Goal of the exercise: I need each line of the entries below that includes the string "lines".
(Data supplied Opens)
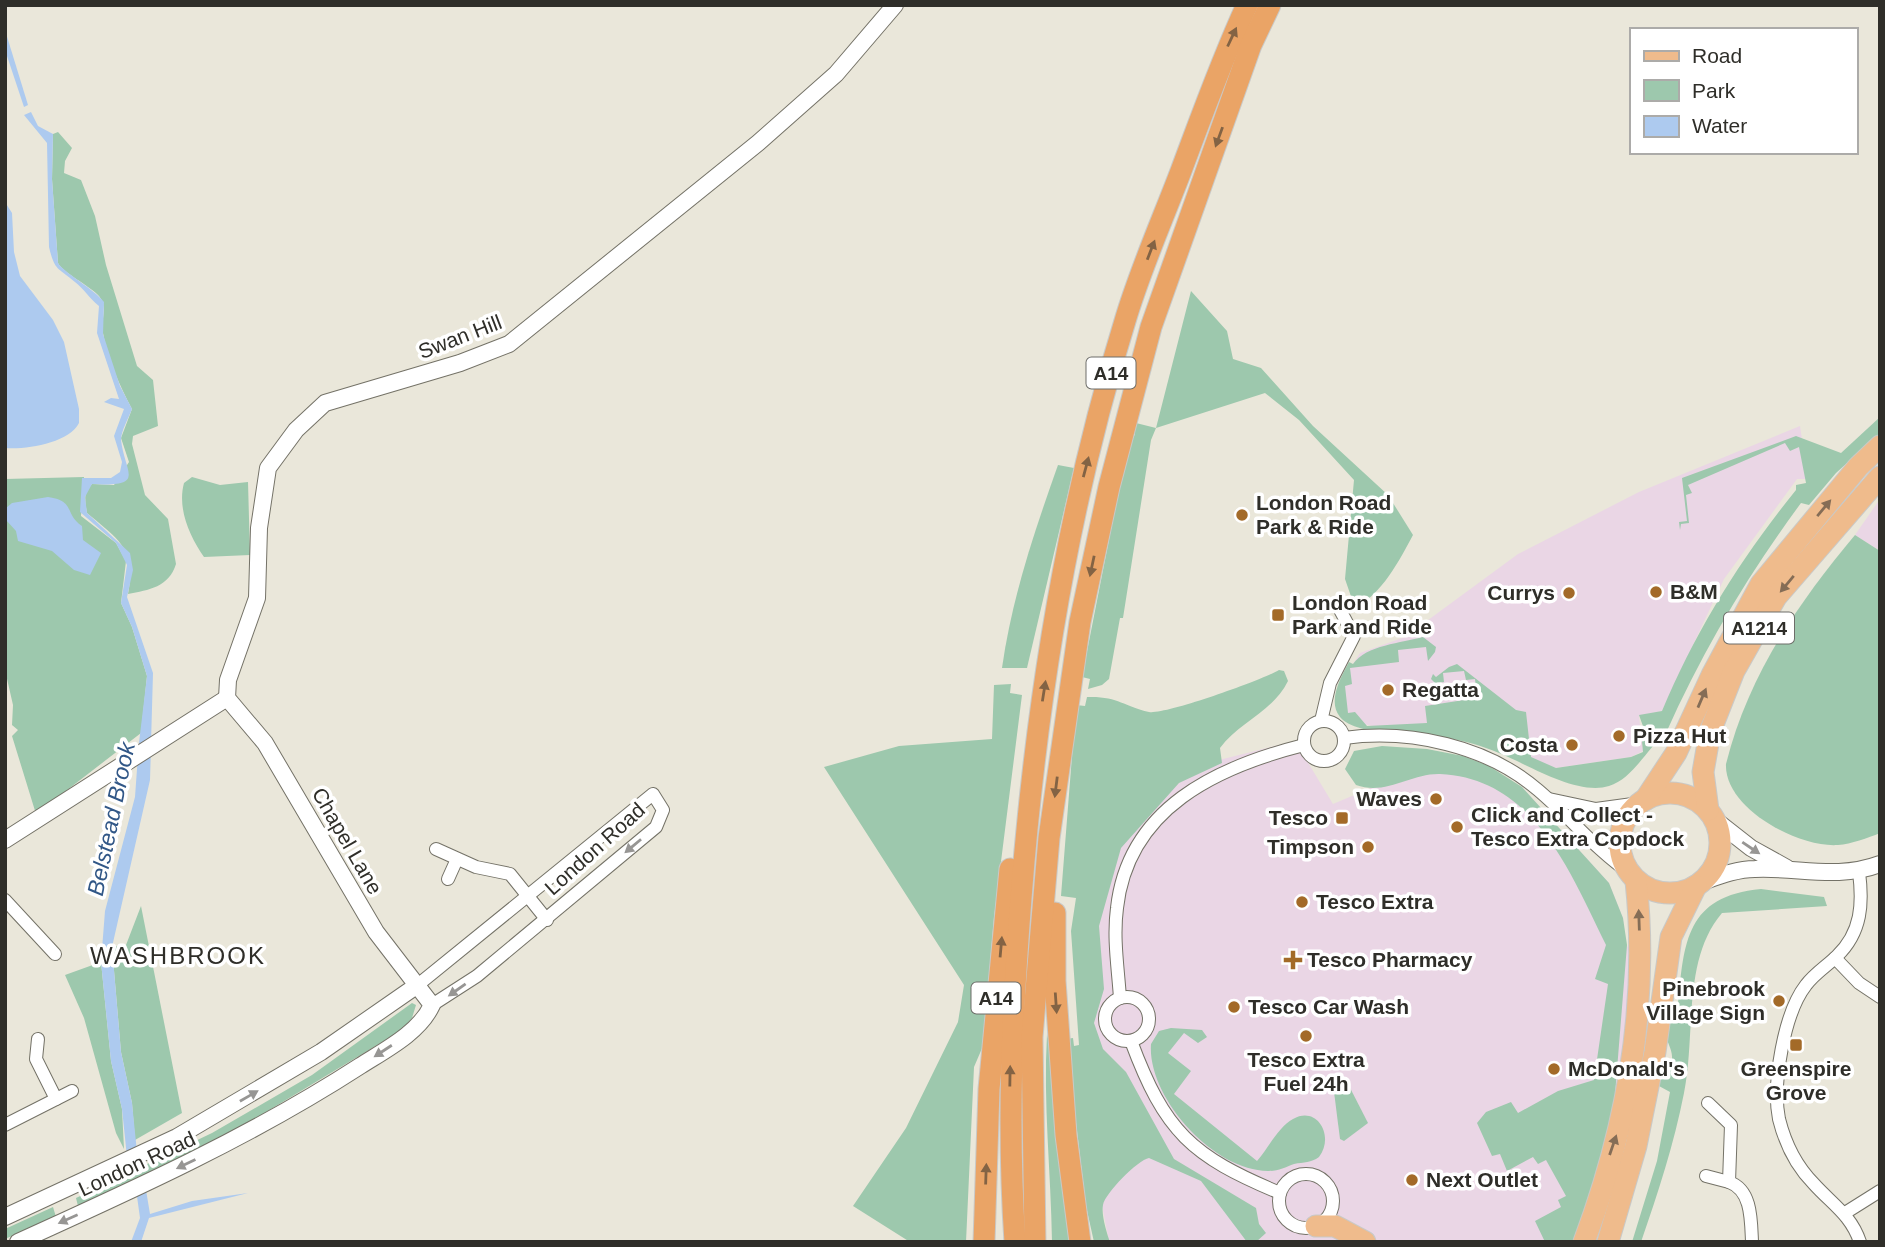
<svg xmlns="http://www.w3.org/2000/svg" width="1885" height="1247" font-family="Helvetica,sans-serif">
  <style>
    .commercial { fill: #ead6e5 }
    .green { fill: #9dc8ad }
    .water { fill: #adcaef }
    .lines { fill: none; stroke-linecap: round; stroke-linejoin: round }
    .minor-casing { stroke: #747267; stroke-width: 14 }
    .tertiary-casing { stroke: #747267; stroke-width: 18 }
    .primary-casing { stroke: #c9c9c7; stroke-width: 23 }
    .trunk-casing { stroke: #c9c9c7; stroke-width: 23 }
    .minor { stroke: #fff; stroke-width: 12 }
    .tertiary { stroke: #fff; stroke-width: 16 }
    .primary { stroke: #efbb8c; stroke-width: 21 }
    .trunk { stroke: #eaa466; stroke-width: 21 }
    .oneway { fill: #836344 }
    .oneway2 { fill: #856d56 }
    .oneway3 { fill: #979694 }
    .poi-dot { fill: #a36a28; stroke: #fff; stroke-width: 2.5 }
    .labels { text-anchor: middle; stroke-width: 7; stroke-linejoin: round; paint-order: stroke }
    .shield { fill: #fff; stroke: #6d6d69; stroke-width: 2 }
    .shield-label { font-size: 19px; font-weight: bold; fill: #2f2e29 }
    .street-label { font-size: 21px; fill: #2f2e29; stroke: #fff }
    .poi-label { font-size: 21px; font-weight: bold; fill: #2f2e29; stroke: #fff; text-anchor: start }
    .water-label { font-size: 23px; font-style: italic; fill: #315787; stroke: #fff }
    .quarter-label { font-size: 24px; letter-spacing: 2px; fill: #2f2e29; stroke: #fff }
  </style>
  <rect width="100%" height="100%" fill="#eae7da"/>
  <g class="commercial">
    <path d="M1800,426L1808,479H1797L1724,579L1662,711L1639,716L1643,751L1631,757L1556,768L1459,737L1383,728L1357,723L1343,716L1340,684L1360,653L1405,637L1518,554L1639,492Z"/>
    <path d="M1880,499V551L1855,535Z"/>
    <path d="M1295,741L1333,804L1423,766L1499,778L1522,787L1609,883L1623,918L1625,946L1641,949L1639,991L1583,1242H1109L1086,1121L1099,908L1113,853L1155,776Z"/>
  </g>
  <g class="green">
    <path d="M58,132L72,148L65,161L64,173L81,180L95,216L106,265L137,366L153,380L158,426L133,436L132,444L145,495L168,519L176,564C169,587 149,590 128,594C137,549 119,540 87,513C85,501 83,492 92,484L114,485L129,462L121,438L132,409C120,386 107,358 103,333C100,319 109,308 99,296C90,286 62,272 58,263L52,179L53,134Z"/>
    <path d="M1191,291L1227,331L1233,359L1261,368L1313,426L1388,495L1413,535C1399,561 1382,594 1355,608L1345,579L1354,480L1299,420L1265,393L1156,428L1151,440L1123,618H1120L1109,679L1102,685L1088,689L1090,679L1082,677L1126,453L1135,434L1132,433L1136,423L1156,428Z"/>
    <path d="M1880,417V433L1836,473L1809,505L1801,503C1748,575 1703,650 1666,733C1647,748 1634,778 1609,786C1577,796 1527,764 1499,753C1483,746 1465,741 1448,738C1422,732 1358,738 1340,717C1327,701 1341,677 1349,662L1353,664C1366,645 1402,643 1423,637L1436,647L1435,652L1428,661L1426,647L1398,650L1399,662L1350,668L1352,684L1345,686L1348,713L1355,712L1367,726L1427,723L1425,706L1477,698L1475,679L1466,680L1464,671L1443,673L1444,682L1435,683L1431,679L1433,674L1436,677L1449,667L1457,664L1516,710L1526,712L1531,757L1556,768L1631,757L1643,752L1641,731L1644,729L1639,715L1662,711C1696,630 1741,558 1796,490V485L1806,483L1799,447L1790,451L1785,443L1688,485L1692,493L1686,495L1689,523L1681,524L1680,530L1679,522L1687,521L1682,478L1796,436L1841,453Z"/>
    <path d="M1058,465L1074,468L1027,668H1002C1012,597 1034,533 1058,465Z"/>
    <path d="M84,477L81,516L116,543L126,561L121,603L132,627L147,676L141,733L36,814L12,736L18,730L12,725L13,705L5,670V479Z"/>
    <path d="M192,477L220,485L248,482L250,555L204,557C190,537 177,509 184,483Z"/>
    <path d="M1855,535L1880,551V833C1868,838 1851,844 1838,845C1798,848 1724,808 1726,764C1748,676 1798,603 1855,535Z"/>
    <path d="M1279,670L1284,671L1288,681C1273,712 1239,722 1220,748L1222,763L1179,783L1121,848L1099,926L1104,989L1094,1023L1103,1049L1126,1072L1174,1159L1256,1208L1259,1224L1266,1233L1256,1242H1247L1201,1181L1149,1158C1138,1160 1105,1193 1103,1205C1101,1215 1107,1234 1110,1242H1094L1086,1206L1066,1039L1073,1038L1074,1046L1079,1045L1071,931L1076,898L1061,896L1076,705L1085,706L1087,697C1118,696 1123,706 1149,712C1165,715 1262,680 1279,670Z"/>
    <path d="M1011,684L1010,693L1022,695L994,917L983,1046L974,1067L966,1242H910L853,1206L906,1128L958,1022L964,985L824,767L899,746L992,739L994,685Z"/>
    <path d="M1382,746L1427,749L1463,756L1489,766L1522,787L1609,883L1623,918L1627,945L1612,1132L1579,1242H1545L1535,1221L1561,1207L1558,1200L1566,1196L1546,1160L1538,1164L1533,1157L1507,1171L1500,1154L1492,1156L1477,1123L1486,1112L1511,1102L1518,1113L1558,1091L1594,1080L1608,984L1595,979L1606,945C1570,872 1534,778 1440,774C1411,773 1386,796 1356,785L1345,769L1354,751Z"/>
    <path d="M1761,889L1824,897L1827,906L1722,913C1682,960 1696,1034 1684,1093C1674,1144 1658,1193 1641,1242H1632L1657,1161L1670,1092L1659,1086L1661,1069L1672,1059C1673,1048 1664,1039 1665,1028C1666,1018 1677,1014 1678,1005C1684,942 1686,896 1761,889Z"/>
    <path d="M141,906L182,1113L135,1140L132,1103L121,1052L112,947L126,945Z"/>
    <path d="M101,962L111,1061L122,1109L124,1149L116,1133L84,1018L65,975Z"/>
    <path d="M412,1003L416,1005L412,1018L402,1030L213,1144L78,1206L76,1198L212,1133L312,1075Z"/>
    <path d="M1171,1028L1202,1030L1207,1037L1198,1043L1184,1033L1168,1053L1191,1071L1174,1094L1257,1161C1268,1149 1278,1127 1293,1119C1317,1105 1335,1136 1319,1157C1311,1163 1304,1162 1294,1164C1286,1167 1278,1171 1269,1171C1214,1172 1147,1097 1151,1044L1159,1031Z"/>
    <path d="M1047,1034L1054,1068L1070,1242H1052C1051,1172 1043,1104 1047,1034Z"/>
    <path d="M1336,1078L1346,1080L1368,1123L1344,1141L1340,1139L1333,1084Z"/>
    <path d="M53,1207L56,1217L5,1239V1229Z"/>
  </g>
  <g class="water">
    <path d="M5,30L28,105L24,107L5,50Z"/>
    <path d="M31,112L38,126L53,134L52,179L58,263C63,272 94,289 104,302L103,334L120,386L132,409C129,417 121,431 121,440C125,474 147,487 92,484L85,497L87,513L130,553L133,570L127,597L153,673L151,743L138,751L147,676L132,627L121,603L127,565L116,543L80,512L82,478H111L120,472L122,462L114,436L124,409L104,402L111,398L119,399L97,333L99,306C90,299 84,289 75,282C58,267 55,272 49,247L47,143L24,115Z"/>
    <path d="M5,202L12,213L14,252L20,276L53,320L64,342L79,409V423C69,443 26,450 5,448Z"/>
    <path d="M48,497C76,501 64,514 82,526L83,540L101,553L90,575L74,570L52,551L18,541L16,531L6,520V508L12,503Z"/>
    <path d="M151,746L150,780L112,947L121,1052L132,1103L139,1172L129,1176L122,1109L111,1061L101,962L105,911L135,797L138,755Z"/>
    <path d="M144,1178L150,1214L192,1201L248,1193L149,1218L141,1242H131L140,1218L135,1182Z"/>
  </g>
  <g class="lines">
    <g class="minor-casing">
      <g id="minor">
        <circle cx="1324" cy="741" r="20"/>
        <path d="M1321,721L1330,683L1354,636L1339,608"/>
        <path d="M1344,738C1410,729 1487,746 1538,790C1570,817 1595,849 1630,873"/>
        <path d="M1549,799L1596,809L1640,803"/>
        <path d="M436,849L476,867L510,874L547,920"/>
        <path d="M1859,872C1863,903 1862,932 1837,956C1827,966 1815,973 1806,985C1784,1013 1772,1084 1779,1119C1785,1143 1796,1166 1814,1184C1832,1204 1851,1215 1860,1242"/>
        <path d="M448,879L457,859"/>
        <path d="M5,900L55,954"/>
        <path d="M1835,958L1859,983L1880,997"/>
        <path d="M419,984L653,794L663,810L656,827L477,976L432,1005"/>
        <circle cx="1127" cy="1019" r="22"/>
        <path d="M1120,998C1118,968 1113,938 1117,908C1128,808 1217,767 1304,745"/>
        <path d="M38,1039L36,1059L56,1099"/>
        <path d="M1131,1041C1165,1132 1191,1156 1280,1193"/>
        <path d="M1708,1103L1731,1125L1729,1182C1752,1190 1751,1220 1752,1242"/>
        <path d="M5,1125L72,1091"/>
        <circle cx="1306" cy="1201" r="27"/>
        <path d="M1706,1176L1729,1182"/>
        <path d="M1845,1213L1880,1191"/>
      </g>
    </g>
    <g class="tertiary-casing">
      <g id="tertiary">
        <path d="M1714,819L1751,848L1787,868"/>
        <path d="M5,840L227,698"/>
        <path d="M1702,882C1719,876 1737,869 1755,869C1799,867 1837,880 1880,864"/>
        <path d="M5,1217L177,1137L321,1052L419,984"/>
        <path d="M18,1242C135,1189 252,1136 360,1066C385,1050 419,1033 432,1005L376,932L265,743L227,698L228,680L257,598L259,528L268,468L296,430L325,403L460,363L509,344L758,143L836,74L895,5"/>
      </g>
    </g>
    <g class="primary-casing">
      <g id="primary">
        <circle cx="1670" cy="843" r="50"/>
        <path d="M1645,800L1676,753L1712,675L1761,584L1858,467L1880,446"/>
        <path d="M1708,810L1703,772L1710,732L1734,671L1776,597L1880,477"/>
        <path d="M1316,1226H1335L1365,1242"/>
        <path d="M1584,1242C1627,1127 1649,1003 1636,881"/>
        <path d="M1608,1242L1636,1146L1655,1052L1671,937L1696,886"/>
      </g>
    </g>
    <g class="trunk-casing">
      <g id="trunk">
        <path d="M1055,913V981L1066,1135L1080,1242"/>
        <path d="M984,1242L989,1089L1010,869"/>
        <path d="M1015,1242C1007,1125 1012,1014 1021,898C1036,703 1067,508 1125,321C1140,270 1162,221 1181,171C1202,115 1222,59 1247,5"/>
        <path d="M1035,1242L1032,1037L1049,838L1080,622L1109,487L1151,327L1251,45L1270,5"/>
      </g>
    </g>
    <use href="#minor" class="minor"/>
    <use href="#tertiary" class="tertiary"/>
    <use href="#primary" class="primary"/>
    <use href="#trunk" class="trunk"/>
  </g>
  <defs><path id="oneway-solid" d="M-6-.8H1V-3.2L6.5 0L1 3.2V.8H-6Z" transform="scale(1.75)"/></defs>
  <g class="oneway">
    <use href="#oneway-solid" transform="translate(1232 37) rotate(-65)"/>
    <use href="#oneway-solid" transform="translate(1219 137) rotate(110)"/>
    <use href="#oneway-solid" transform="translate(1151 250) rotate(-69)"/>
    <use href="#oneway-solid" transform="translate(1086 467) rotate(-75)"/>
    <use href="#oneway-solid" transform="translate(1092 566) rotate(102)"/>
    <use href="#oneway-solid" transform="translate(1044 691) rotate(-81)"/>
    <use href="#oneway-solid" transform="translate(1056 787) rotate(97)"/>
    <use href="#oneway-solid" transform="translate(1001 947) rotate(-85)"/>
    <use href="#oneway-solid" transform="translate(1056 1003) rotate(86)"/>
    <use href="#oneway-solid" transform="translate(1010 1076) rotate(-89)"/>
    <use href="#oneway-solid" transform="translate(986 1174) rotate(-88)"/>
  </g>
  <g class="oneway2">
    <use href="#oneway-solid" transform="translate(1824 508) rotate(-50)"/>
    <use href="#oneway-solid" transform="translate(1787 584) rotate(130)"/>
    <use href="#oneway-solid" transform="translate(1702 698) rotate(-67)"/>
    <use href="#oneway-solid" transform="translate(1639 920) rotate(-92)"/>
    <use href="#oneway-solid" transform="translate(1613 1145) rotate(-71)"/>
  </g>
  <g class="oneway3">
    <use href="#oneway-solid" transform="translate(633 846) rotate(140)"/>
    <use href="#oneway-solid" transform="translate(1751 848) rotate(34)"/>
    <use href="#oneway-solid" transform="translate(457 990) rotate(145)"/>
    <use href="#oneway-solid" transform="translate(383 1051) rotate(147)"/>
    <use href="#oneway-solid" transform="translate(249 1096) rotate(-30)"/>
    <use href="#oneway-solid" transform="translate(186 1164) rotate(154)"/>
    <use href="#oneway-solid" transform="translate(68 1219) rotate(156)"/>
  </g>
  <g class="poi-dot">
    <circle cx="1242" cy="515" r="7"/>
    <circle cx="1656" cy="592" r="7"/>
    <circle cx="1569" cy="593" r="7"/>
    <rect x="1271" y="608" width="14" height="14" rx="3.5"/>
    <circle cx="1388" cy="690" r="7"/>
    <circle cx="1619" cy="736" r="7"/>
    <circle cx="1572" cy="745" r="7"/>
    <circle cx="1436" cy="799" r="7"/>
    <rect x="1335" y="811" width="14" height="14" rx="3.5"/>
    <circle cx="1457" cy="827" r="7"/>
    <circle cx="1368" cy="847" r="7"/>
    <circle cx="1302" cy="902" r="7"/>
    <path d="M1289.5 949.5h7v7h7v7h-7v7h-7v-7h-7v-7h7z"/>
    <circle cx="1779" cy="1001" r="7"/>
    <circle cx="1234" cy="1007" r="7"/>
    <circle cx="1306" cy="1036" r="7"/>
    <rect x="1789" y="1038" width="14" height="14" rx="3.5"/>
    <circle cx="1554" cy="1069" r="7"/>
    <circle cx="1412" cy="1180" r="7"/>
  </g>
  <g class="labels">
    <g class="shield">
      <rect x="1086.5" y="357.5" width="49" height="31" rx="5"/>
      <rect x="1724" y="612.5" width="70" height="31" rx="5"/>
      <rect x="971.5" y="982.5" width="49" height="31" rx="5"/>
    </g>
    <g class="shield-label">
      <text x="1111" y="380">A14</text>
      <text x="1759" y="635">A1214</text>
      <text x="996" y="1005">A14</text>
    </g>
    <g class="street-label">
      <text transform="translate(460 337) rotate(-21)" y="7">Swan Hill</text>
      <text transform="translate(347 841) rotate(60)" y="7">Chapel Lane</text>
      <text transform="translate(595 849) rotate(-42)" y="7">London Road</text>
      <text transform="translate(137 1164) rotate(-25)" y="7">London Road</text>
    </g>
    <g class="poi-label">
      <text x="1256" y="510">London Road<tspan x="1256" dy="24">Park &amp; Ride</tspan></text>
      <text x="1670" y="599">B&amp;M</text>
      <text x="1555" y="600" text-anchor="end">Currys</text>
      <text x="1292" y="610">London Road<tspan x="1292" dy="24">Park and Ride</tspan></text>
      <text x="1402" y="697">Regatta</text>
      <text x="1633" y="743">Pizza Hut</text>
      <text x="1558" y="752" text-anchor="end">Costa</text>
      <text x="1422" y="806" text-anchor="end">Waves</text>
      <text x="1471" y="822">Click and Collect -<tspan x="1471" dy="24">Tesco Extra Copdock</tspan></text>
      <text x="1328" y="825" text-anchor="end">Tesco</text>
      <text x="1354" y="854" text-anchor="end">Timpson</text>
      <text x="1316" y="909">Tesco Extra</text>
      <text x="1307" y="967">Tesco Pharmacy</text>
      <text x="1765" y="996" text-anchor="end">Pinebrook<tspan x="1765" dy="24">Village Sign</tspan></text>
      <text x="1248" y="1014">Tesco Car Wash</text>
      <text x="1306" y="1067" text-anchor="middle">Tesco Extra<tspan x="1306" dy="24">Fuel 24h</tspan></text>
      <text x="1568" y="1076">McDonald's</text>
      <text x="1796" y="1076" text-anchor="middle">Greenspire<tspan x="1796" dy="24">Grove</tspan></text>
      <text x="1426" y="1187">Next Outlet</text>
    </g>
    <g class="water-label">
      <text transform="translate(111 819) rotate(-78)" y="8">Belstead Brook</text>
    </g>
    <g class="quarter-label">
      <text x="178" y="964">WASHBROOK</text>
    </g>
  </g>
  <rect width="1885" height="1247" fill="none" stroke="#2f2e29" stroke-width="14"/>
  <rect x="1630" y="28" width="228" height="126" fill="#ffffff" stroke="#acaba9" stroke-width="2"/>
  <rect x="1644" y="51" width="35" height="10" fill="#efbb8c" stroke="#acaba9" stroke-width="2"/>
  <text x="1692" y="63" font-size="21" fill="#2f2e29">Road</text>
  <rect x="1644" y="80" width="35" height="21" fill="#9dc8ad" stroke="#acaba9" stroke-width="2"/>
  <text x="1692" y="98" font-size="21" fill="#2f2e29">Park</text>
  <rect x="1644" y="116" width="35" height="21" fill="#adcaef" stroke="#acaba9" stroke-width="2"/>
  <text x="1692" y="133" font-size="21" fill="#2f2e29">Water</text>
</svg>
(Data supplied Closes)
Result:
    .lines { fill: none; stroke-linecap: round; stroke-linejoin: round }
  <g class="lines">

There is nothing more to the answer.